LICENSE: The code located here is provided as-is, with no warranty, etc. (It's under GPL v2.) 

REQUIREMENTS: Python (v2.7) with the NumPy (v1.7) and SciPy (v0.12) libraries, and a C++ compiler that supports the C++11 standard (e.g., GNU's g++). 

INSTALLATION: (1) Compile the "structured_coalescent.cpp" source file and name the program "simulate_time_spectrum". (2) Run "python coarse_grained_theory.py" to ensure that it outputs "Success!". 

USAGE: (1) Structured coalescent simulations can be called from the command line:

./simulate_time_spectrum Ns NU n num_runs

where n is the sample size and num_runs is the number of genealogies to average over. This program outputs the average site frequency spectrum P_n(i) in units of the scaled neutral mutation rate. For convenience, we have also implemented a Python interface to this command line program in "coalescent_sim.py".  

(2) Coarse-grained coalescent predictions are accessible via our Python interface. We have provided an "example.py" script that demonstrates how to call some of these methods. Predictions for asexual populations are implemented in "coarse_grained_theory.py". The coarse-grained parameters can be obtained from the "calculate_effective_params" function. One can also obtain the coarse-grained predictions directly, without this intermediate step, using the methods "calculate_t2", "calculate_Q", "calculate_maf", or "calculate_schaeffers_D". The linkage block approximation is implemented in "recombination_theory.py". The effective asexual parameters can be obtained from the "calculate_effective_params" function.
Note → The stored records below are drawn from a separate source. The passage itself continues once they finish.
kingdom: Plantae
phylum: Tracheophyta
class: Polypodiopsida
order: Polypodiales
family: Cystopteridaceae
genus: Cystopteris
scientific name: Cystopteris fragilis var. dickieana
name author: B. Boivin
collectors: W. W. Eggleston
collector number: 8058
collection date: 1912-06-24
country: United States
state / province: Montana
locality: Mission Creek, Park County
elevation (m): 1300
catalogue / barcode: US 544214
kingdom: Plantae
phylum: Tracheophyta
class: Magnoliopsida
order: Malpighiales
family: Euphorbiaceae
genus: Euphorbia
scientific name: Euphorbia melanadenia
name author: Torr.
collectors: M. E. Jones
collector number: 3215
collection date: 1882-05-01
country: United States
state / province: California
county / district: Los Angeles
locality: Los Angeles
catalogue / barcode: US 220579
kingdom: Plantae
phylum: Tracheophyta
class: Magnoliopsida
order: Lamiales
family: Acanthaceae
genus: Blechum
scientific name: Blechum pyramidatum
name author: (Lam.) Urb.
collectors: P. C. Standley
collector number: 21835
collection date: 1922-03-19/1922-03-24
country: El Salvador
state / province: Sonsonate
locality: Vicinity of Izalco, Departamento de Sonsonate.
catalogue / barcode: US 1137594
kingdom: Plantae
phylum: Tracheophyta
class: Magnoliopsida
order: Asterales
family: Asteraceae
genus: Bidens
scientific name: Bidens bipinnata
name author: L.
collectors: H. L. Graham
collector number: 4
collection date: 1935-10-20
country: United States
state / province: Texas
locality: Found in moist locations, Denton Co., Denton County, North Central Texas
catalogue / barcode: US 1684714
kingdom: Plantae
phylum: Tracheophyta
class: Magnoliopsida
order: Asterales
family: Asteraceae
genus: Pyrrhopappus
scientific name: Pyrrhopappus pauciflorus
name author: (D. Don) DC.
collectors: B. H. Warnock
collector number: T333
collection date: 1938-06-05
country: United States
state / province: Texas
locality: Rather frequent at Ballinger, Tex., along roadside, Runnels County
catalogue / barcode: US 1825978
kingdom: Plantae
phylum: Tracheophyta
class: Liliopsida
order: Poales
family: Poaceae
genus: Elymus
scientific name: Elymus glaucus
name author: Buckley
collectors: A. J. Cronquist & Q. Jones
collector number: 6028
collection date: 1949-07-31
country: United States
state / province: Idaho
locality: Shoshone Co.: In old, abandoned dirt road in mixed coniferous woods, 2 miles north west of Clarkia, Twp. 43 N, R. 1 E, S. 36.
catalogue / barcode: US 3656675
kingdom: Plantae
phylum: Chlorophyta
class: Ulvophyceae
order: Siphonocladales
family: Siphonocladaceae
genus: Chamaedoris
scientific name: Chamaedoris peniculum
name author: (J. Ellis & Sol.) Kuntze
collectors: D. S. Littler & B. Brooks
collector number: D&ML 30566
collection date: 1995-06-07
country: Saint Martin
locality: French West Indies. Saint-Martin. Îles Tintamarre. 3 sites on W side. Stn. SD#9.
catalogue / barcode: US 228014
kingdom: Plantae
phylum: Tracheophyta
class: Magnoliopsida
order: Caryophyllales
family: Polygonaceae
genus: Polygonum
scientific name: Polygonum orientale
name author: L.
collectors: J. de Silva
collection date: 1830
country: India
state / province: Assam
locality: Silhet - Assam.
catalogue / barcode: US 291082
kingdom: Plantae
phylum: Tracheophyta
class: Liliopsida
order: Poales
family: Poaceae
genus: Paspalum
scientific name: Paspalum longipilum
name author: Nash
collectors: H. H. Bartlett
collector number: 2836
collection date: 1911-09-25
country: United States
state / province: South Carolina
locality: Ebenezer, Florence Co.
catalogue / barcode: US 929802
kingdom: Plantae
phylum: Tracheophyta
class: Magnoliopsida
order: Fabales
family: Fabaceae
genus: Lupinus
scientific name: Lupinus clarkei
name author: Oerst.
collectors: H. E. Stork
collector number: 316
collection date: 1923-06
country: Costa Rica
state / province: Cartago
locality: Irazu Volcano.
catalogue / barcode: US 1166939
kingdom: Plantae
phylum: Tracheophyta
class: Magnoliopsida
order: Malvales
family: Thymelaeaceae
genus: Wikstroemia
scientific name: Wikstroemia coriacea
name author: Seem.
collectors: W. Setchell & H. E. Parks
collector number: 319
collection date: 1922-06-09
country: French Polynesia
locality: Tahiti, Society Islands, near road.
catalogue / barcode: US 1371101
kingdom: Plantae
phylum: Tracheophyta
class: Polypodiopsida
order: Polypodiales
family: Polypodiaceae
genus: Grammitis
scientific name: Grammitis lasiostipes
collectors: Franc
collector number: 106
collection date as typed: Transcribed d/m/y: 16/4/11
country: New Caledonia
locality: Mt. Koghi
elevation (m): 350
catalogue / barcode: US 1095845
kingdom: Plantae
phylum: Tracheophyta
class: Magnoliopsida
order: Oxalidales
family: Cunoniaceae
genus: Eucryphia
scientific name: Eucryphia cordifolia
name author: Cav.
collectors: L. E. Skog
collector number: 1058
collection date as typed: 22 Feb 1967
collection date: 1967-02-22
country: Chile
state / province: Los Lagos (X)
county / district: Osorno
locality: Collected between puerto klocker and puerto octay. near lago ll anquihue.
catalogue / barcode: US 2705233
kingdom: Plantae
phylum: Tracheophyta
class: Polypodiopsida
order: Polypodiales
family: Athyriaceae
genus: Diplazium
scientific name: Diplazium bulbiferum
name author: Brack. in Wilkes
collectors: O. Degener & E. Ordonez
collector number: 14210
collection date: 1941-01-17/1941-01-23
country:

For convenience, we have also defined recombinant versions of "calculate_t2", "calculate_Q", "calculate_maf", and "calculate_tajimas_D". 

AUXILLIARY PROGRAMS: For completeness, we have also included C++ sources for the auxilliary programs utilized in the main text: (1) asexual forward time simulations, (2) recombining forward-time simulations, (3) the Bolthausen-Sznitman coalescent, and (4) the recombining structured coalescent. 

JOURNAL REFERENCE: Good BH, Walczak AM, Neher RA, and Desai MM, "Genetic diversity in the interference selection limit," PLoS Genetics (2013).